Poi un giorno, mentre ero in chiesa in Canada, il pastore,
dopo un messaggio sul perdono, chiese a tutti di scrivere
il nome di una persona con la quale avremmo voluto riprendere
i contatti interrotti a causa di problemi sorti anche non
per colpa nostra. Così la prima persona che Dio mi
portò in mente fu mio padre. Presi un foglietto di
carta e scrissi “babbo.” Già il fatto di
ammettere la mia incapacità di fare qualcosa che avrei
dovuto fare da anni mi fece sentir meglio.
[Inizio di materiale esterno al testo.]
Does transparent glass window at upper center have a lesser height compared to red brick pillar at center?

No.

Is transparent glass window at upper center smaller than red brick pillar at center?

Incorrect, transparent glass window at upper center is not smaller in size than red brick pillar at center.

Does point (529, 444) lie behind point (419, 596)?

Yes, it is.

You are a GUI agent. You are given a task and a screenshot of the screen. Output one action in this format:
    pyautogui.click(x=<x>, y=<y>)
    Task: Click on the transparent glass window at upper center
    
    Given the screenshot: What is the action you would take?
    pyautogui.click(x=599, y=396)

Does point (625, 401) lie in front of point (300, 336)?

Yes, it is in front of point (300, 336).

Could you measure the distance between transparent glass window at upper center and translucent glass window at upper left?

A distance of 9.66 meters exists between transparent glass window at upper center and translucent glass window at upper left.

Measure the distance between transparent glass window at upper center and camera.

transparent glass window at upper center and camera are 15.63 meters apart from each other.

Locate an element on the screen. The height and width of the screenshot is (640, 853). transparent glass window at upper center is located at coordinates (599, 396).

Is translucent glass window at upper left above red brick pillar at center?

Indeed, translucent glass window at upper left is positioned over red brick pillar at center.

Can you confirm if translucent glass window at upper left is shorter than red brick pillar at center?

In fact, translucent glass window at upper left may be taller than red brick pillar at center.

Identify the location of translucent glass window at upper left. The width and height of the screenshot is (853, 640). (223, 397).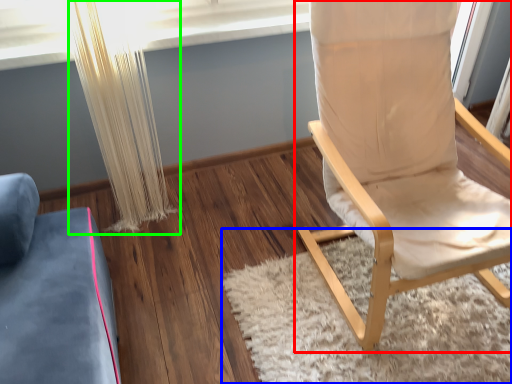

Poi ci chiese di
pregare durante la settimana e di metterci in contatto con
quella persona e comunicargli il nostro perdono. “Questo
poi non posso farlo!” pensai, perché io ero in
Canada e lui in Sardegna ed io non avevo mai avuto il suo
numero di telefono. Poi mi ricordai che qualcuno mi aveva
detto la via in cui abitava. Così decisi di scrivere
a quell’indirizzo incompleto e forse inesistente e sarebbe
stato il compito del Signore fargli recapitare la lettera,
se fosse stata la sua volontà per me di rincontrarlo.
Così gli scrissi dicendogli che lo avevo perdonato
per tutto ciò che mi aveva fatto e già sentivo
il mio cuore più leggero.
Tornati in Italia, fui molto sorpresa di ricevere la sua
telefonata e mi resi conto che era arrivato il momento di
riincontrarlo faccia a faccia e non sapevo proprio come avrei
reagito. Quando ci incontrammo sulla porta di casa, la cosa
che mi sorprese di più fu proprio l’assenza totale
di rabbia e di rancore nei suoi confronti e lo accolsi con
una pace e una grazia incredibile che nemmeno io mi sarei
aspettata.
Dio era stato fedele anche in questo. Mi ha dato la sua forza
e la sua capacità di perdonare anche un padre così.